The government is going to open a separate "climate change wing" under the ministry of environment and forests to coordinate and bring pace in the climate change related works, Secretary to the ministry Dr Kamal Uddin Ahmed told a discussion yesterday.
Bangla daily Prothom Alo organised the discussion titled "Paris Climate Conference and Bangladesh" at the newspaper's office.
Meanwhile, think-tank Centre for Policy Dialogue (CPD) yesterday said the Paris agreement reaffirmed the necessity for Bangladesh to take adaptation measures to protect lives and livelihoods in a changing climate, and adopt a low-emission economy to continue growing as a prosperous country.
"Bangladesh has to invest in green technology," Fahmida Khatun, research director of CPD, said in her presentation at the capital's Brac Centre Inn, where CPD organised a press conference to give its reactions on the recently concluded global climate summit in Paris.
Regarding the Paris conference and Bangladesh's position, the secretary said the Paris agreement might not fulfil all the demands of Bangladesh and other vulnerable countries.
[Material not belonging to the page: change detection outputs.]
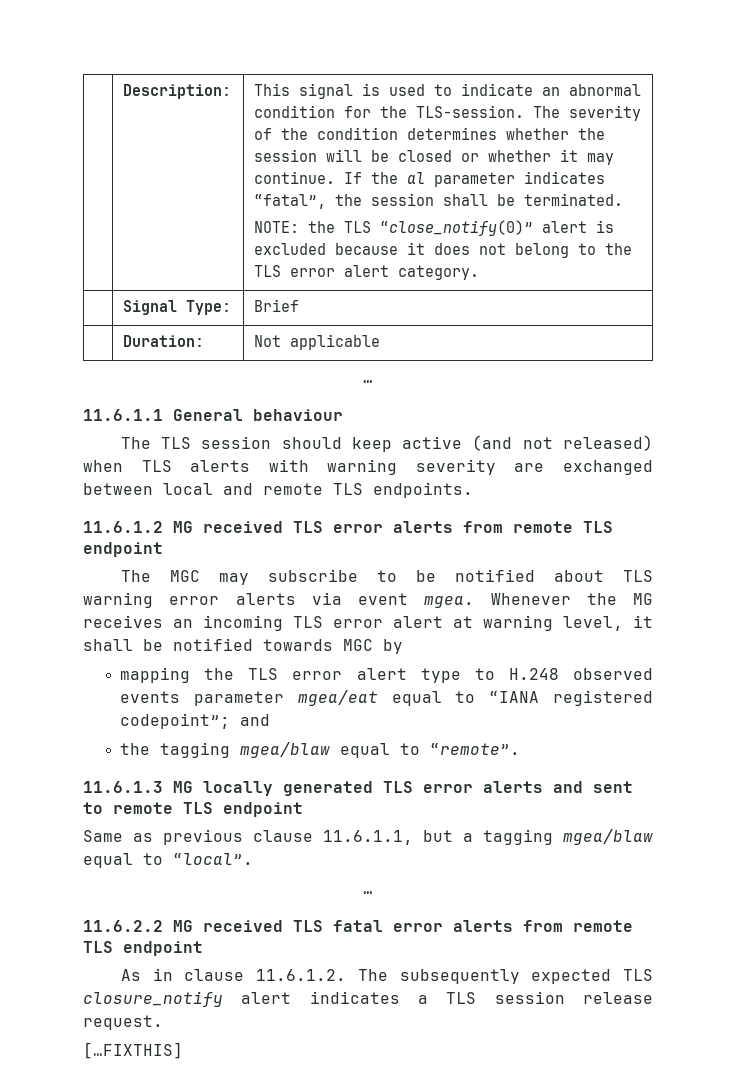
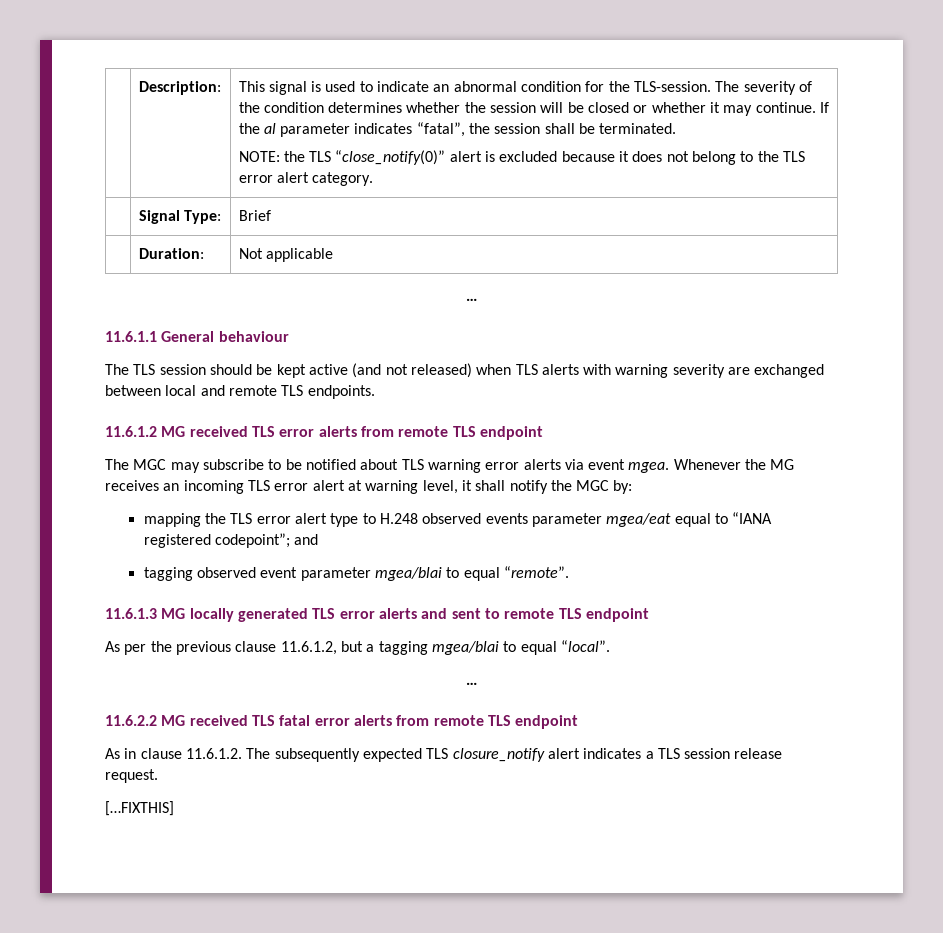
[351,437,392,452] keep -> [256,364,306,378] be kept
[143,638,403,654] be notified towards MGC by -> [509,480,633,494] notify the MGC by:
[120,742,421,758] the tagging mgea/blaw equal to -> [143,567,500,581] tagging observed event parameter mgea/blai to equal
[83,830,153,842] Same as -> [105,641,172,655] As per the
[323,830,413,845] 11.6.1.1, -> [280,641,337,655] 11.6.1.2,
[563,829,653,845] [83,853,163,868] mgea/blaw equal to -> [431,641,557,655] mgea/blai to equal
But the country needs to capitalise on whatever was achieved in Paris, he said.
The secretary said the ministry would brief the prime minister about the Paris agreement in the next cabinet meeting.
Dr Ainun Nishat, former vice chancellor of Brac University, and one of the key negotiators of Bangladesh, said now it was not the time to discuss what Bangladesh could not achieve in Paris but to work collectively to take the country forward.
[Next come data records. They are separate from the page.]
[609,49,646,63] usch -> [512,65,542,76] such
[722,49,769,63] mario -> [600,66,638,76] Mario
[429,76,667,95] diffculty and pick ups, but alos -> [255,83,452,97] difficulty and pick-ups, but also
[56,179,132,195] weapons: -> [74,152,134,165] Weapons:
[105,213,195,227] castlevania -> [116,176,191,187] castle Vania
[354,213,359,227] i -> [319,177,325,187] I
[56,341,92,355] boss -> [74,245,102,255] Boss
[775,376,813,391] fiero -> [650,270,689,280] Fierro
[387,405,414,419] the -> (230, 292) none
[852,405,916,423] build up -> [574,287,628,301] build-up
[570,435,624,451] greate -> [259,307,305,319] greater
Mirza Shawkat, director of UN convention, Department of Environment, said the Paris agreement was an excellent achievement while NGOs earlier criticised the agreement, saying Bangladesh should not have accepted it.
Dr Ahsan Uddin, executive director, Centre for Global Change, said the Paris agreement was nothing but a big illusion.
Actually Bangladesh achieved nothing out of this agreement; so Bangladesh should prepare to fight climate change with its own resources, he said.
Rezaul Karim Chowdhury, executive director of Coast Trust, said the agreement closed the opportunity of getting compensation forever because it did not recognise compensation.
Rashed Chowdhury, a Bangladeshi scientist working as chief scientific officer of ENSO Climate Prediction Centre, said Bangladesh should build capacity of predicting extreme climatic events.
Abdul Qayyum, associate editor of Prothom Alo, moderated the session while Matiur Rahman, the editor and publisher of Prothom Alo, was also present.